Task description
Retrieve all lines below that have the string "пути".

(Records from a dataset)
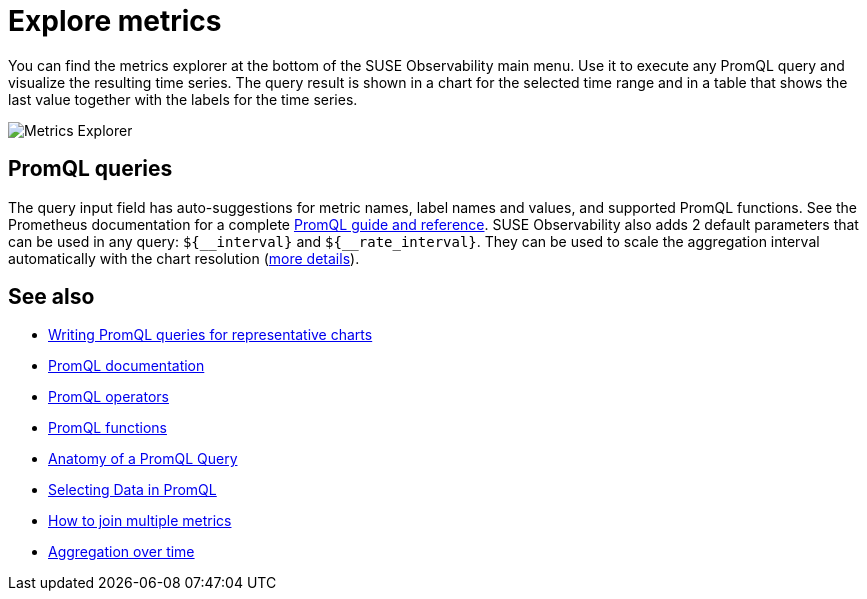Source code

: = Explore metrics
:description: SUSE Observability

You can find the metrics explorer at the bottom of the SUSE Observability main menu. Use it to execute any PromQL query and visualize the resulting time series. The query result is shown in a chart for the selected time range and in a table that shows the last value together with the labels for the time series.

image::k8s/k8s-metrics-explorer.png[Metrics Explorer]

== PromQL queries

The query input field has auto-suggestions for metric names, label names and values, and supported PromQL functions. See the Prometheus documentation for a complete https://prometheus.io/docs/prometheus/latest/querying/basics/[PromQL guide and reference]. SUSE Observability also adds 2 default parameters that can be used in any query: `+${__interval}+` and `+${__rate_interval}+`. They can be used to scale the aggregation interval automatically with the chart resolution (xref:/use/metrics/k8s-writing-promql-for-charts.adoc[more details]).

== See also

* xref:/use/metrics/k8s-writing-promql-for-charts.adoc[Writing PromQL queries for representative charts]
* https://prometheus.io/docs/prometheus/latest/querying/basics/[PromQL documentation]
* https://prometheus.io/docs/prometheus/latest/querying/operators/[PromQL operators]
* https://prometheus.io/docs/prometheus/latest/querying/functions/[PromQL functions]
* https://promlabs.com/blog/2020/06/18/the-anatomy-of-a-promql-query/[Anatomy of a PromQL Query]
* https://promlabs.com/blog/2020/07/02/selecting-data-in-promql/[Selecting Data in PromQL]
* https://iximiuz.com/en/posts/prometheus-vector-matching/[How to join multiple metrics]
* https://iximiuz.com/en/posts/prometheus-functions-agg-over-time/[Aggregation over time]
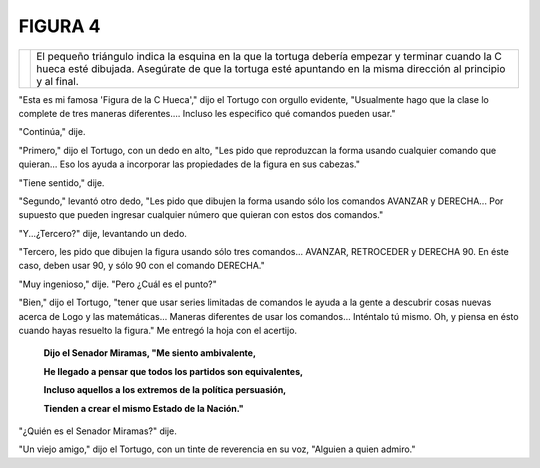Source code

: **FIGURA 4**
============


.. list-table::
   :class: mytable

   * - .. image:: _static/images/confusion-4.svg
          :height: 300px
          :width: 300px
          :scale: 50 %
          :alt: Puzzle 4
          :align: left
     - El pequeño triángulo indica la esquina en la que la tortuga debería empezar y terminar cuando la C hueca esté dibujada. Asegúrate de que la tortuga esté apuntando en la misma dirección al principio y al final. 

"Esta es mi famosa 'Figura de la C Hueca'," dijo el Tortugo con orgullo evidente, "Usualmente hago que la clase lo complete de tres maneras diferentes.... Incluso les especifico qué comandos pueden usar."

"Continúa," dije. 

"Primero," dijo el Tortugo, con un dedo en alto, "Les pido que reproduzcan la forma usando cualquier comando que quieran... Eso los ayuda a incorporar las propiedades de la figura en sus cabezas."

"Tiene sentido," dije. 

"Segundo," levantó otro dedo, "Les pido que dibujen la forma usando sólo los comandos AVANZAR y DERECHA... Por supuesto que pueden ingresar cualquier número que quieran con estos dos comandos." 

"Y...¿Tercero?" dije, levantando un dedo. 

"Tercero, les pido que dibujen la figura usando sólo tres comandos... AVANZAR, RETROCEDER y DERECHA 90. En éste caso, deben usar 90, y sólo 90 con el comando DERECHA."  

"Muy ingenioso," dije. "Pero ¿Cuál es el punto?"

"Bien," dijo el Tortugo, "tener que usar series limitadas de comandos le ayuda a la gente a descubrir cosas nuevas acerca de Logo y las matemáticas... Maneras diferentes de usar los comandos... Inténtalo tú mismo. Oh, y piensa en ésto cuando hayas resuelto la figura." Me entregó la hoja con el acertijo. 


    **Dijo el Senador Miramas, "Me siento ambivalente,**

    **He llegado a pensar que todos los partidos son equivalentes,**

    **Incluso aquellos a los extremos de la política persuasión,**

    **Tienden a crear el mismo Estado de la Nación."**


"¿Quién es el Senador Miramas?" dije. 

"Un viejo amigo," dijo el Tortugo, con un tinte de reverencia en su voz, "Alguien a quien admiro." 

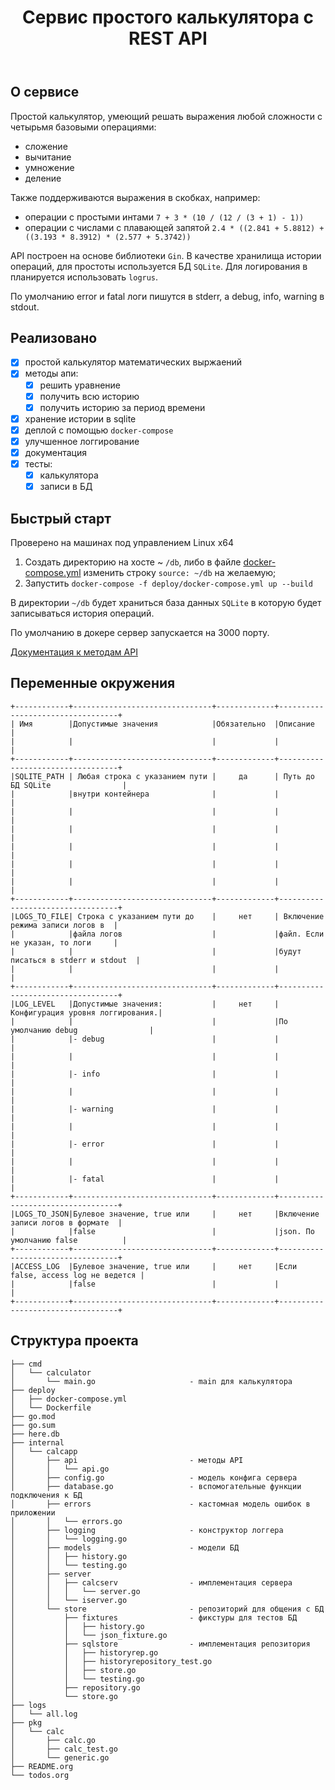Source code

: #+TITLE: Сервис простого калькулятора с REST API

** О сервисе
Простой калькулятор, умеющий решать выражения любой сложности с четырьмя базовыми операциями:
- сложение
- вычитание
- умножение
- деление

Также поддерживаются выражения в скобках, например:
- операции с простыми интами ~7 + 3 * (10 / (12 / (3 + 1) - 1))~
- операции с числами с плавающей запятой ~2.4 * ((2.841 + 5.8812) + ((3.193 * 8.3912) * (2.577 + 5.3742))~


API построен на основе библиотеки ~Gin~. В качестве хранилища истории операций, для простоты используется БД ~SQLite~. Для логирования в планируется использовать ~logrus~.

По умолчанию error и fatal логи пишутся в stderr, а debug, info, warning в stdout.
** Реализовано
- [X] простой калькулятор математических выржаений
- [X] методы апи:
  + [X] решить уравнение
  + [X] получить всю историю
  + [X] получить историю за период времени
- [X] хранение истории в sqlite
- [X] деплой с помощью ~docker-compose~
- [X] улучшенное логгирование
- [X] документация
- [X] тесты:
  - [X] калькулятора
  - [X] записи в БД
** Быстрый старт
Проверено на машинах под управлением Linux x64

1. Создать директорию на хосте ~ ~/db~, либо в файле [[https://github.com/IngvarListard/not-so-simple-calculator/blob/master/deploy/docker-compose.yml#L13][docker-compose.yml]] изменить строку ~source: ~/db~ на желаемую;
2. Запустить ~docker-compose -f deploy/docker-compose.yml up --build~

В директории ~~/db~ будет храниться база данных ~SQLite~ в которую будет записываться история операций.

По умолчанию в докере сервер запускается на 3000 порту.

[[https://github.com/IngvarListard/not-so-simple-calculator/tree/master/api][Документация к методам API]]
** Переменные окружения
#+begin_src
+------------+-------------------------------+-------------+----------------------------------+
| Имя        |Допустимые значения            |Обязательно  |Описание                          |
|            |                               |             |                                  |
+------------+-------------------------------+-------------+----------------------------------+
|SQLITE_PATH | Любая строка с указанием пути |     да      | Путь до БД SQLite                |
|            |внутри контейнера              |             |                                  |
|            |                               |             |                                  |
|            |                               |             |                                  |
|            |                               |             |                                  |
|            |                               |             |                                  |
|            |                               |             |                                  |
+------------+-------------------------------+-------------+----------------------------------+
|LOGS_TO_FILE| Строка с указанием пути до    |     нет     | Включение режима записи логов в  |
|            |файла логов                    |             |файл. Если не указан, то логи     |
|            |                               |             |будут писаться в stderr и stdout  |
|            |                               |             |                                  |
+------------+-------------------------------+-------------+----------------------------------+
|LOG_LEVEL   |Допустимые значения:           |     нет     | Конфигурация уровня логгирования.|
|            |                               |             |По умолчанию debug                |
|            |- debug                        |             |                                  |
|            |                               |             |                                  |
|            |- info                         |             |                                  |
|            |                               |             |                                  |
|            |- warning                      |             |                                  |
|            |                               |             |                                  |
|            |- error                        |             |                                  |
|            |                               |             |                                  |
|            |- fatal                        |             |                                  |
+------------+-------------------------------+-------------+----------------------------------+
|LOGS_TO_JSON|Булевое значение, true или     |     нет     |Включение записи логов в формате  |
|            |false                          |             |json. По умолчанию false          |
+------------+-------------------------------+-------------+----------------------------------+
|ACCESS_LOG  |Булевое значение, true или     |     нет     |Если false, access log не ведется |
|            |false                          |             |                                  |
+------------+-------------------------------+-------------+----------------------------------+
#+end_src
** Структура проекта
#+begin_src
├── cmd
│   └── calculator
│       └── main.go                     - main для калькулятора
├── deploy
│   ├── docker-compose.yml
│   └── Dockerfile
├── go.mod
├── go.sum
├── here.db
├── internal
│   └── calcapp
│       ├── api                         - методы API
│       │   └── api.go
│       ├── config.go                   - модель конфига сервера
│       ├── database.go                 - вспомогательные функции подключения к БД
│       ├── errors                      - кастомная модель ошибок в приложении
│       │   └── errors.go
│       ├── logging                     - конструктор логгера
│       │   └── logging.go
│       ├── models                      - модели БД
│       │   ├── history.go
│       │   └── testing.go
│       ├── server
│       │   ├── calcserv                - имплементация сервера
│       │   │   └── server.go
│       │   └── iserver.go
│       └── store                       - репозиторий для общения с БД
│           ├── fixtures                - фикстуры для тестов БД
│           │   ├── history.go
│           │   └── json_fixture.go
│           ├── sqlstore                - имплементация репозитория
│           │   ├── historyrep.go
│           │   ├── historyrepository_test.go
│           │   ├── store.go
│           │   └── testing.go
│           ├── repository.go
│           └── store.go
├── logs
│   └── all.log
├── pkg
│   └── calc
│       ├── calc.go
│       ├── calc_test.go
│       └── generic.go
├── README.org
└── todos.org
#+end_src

==

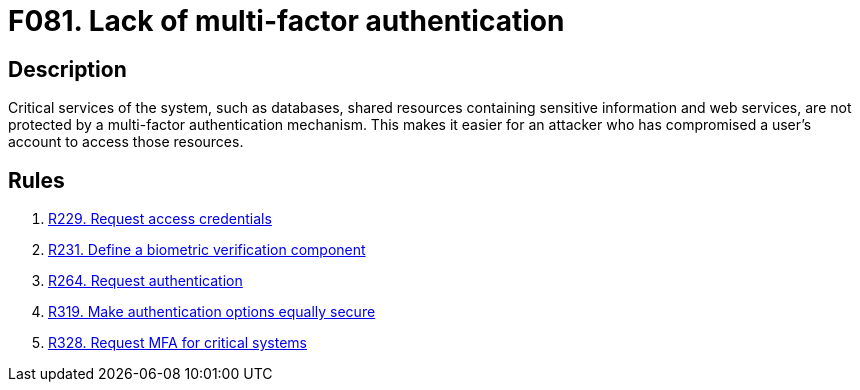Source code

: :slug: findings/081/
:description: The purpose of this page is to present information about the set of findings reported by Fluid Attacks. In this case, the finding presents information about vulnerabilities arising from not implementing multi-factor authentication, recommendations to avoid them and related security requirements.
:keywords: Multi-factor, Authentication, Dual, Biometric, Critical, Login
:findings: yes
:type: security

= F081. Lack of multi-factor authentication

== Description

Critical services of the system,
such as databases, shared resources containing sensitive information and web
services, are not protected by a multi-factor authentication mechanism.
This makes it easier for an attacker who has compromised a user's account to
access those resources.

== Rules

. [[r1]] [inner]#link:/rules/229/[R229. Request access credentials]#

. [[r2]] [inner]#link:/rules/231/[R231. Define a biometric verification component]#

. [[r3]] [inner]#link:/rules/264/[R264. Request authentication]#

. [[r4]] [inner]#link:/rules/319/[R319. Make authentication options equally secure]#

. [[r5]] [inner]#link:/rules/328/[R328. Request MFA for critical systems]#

Answer for the task
|SQLITE_PATH | Любая строка с указанием пути |     да      | Путь до БД SQLite                |
|LOGS_TO_FILE| Строка с указанием пути до    |     нет     | Включение режима записи логов в  |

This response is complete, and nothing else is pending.